[Reviewed by: Peter Marks]
I’ve stewed on this one for a while now, spending entire days playing it back to front. Forwards and backwards, altering the track listing… loud and then quiet. What I’ve come away with is a sense of euphoria, something I hadn’t been expecting from Western’s latest creation. To be sure, he’s gone outside the safe and established norms of electronic music before but it hasn’t been so immense in scope or detail previously. These last couple of years have seen him hitting the release schedule like a fiend and some of you may be wondering, what’s he got in the bag this time. With so many releases out has he begun to repeat himself or has that well run dry?
He’s barely begun to scratch the surface.
Vocals, guitars, heavy dub bass lines, exquisitely detailed sound design and riveting harmonies. All of this and more is up for grabs on ‘Longform’. We fans have truly been spoiled since his re-emergence in 2012 and his bandcamp has been more than generous with outtakes, demos and even dusted off work which pre-dates his solo debut ‘The Escapist’. What has also been happening is that Phil has been honing his song writing down to a finely precise point. He has reached the point where individual sounds are now so in-sync with what’s going on around them that the flow is seamless. The transitions from one part of a song like “Big Bear” are absolutely explosive.
There are even a couple of morsels thrown in from his digital output. Namely: “Dementhol”, “Morasmile”, “7 Steps” and a remix of “Voices Telling Me To Go” from the ‘Dementhol’, ‘Morasmile’ and ‘Melodium’ releases respectively. Surely this will prove enticement enough to get people hankering to go and purchase them. But even if that doesn’t do the trick, the new pieces on here definitely sell ‘Longform’ as an album in it’s own right. But there’s something more to this one than just synthetic sorcery executed at peak potency.
Phil’s album is also an acknowledgement that the days of the compact disc are well and truly about over. ‘Longform’ is nearly 90 minutes long and clearly was arranged and designed exclusively for digital and vinyl release. Now I know what early adopters most fans of electronic music are but for someone like myself who owns thousands of the damn things this is a significant event. I’m not sorry to see them go. Western demonstrates yet again how aware of the times he is by doing this. You can be assured that in the coming days you’re going to witness more of this. Any backroom twenty-something “producer” could go digital, I’m sure, but for a guy who outfits his songs with such loving attention to detail this was a big step.

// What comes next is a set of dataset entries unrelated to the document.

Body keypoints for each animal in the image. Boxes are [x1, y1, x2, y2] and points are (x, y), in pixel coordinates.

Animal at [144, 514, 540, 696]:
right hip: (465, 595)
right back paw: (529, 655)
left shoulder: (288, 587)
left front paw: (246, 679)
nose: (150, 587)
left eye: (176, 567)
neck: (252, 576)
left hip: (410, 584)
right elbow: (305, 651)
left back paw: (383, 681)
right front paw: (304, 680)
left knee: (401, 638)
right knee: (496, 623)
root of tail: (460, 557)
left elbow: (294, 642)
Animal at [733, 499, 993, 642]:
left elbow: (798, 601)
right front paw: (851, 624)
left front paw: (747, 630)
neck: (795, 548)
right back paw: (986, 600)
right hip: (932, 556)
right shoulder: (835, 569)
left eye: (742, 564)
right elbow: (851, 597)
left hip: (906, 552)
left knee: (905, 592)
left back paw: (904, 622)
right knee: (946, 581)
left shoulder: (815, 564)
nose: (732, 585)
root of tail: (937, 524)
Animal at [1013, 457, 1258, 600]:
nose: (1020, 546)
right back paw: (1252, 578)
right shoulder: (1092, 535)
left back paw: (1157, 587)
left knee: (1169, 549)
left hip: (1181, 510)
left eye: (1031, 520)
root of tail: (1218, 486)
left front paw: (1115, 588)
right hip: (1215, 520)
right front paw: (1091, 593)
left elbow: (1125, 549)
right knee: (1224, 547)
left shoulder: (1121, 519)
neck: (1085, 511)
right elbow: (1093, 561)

But back to the album at hand. There are daytime records and then there are those which don’t really come out to play until the sun goes down and what I’m hearing is decidedly in the latter category. So much variety in tone and tempo! His more direct compositions have a way of auguring into one’s head and staying there for hours if not days at a time. He sings on some of this, on other tracks the groove becomes what the entire song is about while elsewhere you find pure ambient bliss. Come play with us, truly. But make sure to pack a lunch because you’re going to be there for a while. As I write this, I’ve gotten lost in the woods yet again and interestingly enough I don’t mind at all.

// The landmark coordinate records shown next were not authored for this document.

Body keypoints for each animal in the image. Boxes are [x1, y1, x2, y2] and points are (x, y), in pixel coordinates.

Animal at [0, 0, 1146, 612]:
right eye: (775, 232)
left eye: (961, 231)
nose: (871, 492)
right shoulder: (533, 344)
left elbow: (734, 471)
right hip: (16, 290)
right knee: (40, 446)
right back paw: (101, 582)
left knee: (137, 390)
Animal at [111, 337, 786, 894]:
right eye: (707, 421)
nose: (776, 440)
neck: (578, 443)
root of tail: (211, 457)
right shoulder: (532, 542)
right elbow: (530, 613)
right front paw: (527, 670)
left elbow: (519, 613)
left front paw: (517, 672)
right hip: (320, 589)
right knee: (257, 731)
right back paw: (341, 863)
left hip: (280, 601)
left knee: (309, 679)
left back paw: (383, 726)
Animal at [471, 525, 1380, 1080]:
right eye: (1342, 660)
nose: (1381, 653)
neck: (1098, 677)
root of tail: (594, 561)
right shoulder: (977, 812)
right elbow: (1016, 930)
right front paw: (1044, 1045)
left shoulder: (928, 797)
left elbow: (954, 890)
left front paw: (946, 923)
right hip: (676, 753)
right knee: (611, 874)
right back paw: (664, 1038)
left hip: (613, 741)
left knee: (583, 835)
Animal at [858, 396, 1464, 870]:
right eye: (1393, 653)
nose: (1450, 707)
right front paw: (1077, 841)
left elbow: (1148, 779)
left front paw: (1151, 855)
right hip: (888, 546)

I’m almost sorry I have to stop writing about ‘Longform’ because it is such a remarkable milestone for this guy. Yeah, sure, he’s been around for a while but unlike most of those who have he doesn’t just linger on regurgitating what you’ve heard before in some new and cynical iteration. This one creates because he simply must and if that means he drops off for years at a time to maintain integrity in his music then that’s what he’ll do. I just hope he knows how appreciative we are that he keeps coming back.